Directions for this task ->
Looking at the entries below, how many lines include the word "ankle"? Answer with the number alone.

Data for processing ->

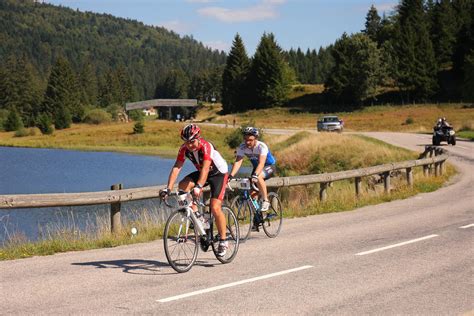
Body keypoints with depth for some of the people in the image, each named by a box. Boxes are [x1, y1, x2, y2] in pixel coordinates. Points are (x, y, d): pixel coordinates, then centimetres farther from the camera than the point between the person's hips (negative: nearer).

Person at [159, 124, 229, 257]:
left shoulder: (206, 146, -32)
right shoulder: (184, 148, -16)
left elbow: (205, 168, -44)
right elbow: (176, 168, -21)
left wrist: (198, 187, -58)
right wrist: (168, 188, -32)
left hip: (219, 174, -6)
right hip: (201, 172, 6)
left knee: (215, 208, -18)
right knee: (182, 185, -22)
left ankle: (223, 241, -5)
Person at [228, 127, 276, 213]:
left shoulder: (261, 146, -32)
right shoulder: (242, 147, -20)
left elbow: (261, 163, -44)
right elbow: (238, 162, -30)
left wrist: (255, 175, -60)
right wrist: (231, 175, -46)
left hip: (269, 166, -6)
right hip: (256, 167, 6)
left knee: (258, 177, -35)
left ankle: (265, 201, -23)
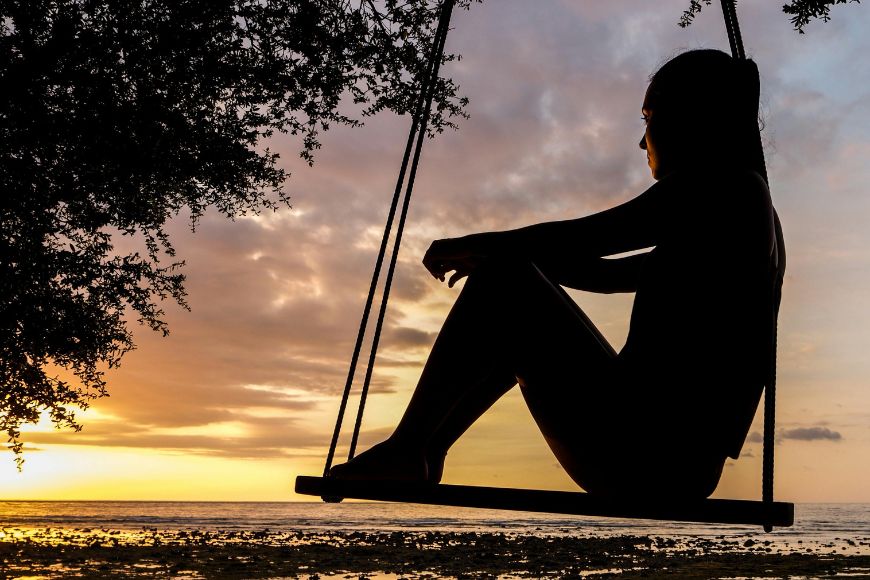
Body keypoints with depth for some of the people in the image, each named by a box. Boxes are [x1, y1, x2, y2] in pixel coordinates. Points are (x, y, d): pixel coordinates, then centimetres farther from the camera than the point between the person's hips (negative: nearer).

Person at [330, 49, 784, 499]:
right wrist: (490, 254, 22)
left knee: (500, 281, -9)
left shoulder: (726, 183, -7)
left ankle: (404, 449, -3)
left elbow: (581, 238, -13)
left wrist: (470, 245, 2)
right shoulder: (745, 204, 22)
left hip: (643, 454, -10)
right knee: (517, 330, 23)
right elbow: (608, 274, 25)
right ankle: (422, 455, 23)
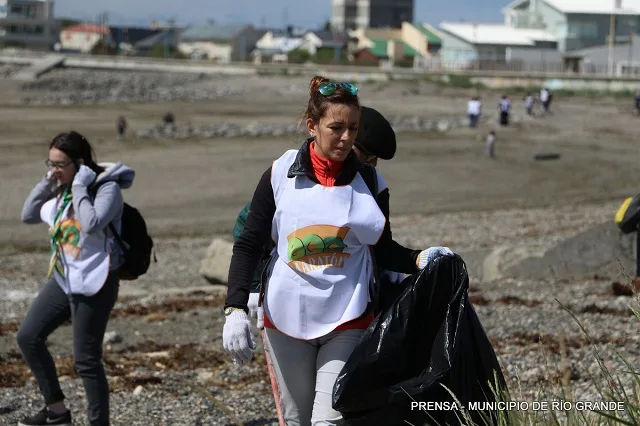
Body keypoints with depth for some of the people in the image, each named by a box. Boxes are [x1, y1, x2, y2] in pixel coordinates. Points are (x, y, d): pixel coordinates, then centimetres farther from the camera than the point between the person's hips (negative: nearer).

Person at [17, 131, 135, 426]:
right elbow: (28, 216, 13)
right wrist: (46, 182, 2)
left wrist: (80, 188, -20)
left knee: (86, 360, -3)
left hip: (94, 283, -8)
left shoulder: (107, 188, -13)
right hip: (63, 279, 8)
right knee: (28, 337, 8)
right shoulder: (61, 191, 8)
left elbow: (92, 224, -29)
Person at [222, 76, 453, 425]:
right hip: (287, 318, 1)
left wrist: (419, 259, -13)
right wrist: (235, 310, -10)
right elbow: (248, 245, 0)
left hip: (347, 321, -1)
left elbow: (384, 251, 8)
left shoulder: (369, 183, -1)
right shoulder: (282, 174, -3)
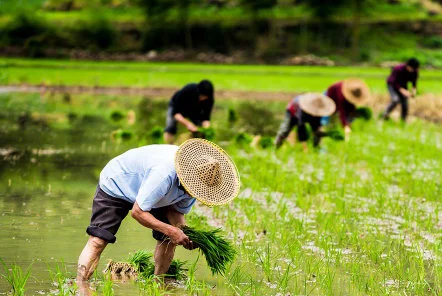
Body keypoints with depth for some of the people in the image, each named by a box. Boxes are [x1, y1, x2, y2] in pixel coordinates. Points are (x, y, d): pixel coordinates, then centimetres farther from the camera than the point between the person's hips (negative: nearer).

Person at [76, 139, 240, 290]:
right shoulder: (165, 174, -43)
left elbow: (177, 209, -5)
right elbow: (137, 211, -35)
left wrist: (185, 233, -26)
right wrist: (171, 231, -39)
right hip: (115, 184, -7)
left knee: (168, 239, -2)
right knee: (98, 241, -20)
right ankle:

Written response ->
5